Augmented Reality Map Application - part 2
Nov 5, 2019
My blog post about Augmented Reality Map Application had several very interesting conclusions.
One was that I wanted to generate the 3D scene by Shape Builder. The logic behind this is that the application size could be reduced and it could scale as well for other scenarios. Although the geometry would be hand coded, but a rectangular board and a bug number on it doesn’t seem to be too complicated. I have the code for that still in a branch. The numbers could be textures of the billboards. The images could become big if we resort to high resolution, in case of low resolution the large board could reveal pixelation of the texture. But one 3D board geometry could act as any sign: we could just replace the textures.
Unfortunately that didn’t work. Nothing showed up, and I’m not sure if it was due to the giant texture resolution or not. I almost got stuck so to get that part of the job done, I learned Blender within extremely minimal time and I developed each board 1-by-1. Each board has its own number as a 3D extruded object on it: a red board with a white number so it’d be very visible. The downside of this way is two fold: a.) I need to design every board in Blender and that wouldn’t scale for a bigger building well (see that I needed to generate an sfa and sfb for each and every board: Model directory). b.) The extruded numbers can pose 3D computation pressure if their tessellation is too refined (in layman terms if the curves of the number 3 for example are segmented into too many sections). In any case I got this part of the job done.

_COLLECTED MATERIAL_:

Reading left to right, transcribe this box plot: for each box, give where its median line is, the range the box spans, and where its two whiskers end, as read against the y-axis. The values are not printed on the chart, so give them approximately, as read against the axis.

_WORK TO COMPLETE_: Copy out the full blog post on the augmented reality map application word for word, from its title through its final sentence.

_WRITTEN ANSWER_:
Augmented Reality Map Application - part 2
Nov 5, 2019
My blog post about Augmented Reality Map Application had several very interesting conclusions.
One was that I wanted to generate the 3D scene by Shape Builder. The logic behind this is that the application size could be reduced and it could scale as well for other scenarios. Although the geometry would be hand coded, but a rectangular board and a bug number on it doesn’t seem to be too complicated. I have the code for that still in a branch. The numbers could be textures of the billboards. The images could become big if we resort to high resolution, in case of low resolution the large board could reveal pixelation of the texture. But one 3D board geometry could act as any sign: we could just replace the textures.
Unfortunately that didn’t work. Nothing showed up, and I’m not sure if it was due to the giant texture resolution or not. I almost got stuck so to get that part of the job done, I learned Blender within extremely minimal time and I developed each board 1-by-1. Each board has its own number as a 3D extruded object on it: a red board with a white number so it’d be very visible. The downside of this way is two fold: a.) I need to design every board in Blender and that wouldn’t scale for a bigger building well (see that I needed to generate an sfa and sfb for each and every board: Model directory). b.) The extruded numbers can pose 3D computation pressure if their tessellation is too refined (in layman terms if the curves of the number 3 for example are segmented into too many sections). In any case I got this part of the job done.